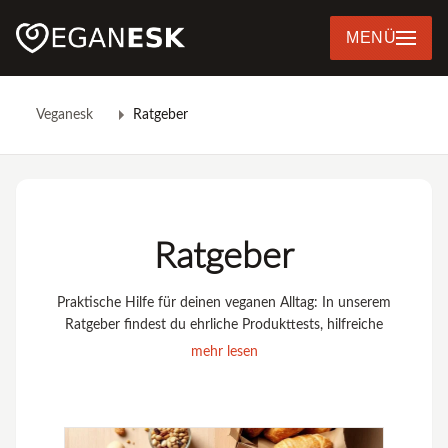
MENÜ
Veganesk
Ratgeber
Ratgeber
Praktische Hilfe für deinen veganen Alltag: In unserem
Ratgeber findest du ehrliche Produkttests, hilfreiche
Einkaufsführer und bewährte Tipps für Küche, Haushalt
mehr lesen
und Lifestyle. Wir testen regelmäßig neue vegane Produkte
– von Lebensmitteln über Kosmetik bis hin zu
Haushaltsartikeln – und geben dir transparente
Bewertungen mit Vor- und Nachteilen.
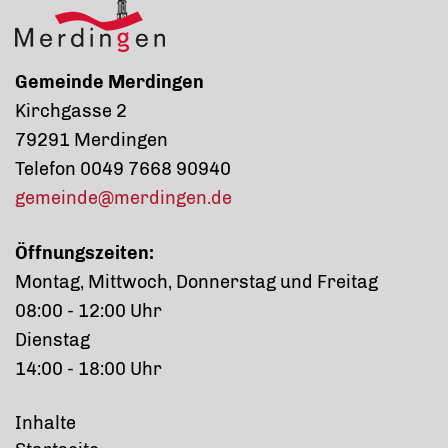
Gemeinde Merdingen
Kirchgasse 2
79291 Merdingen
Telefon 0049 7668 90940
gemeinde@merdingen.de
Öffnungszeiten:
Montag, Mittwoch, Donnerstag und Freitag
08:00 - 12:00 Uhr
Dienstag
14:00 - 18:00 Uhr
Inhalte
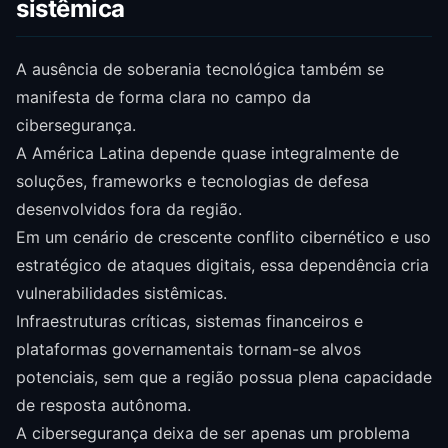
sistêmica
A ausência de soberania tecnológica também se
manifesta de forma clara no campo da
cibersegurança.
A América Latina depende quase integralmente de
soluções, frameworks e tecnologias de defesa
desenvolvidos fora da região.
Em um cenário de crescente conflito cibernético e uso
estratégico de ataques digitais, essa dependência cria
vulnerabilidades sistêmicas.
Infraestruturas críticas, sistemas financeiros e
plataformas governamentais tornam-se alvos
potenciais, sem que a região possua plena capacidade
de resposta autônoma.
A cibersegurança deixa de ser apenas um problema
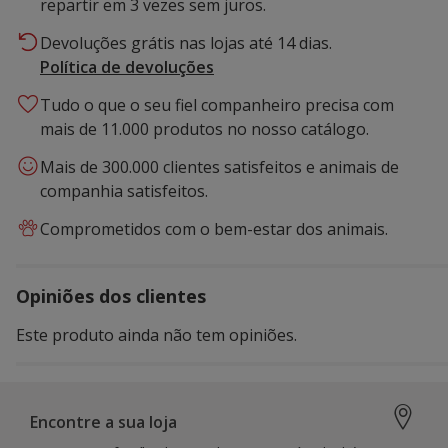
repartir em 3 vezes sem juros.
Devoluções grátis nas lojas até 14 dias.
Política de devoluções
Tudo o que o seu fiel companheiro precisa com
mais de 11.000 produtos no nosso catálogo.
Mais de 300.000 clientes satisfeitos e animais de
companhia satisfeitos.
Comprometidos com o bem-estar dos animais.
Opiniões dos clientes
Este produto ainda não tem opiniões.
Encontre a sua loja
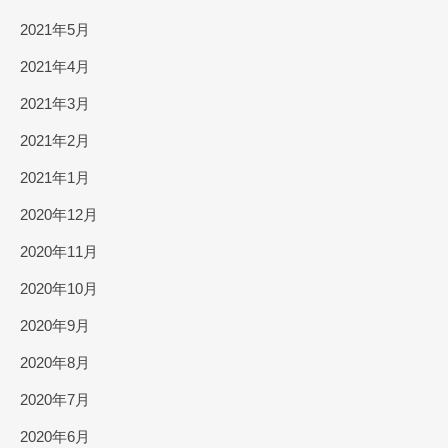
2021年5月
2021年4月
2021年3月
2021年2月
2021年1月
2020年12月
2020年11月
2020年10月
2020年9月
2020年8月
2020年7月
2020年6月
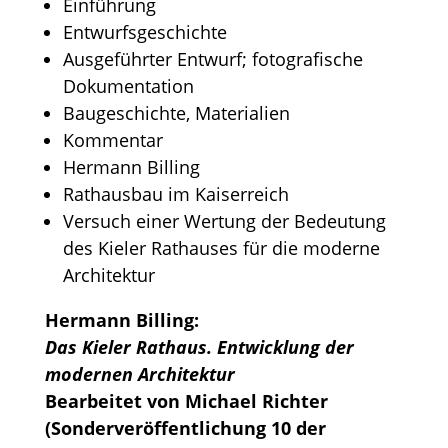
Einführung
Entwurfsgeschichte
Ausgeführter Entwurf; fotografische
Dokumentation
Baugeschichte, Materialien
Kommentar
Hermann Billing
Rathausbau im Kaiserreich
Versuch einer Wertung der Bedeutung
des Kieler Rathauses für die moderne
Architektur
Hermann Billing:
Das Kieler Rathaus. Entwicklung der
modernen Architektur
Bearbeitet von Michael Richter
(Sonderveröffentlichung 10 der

**********

Give back exactly the lines above that run from the one with "Comprometidos com o bem-estar dos animais." to the one with "modernen Architektur", including both, with the pictures left out.

Comprometidos com o bem-estar dos animais.
Opiniões dos clientes
Este produto ainda não tem opiniões.
Encontre a sua loja
2021年5月
2021年4月
2021年3月
2021年2月
2021年1月
2020年12月
2020年11月
2020年10月
2020年9月
2020年8月
2020年7月
2020年6月
Einführung
Entwurfsgeschichte
Ausgeführter Entwurf; fotografische
Dokumentation
Baugeschichte, Materialien
Kommentar
Hermann Billing
Rathausbau im Kaiserreich
Versuch einer Wertung der Bedeutung
des Kieler Rathauses für die moderne
Architektur
Hermann Billing:
Das Kieler Rathaus. Entwicklung der
modernen Architektur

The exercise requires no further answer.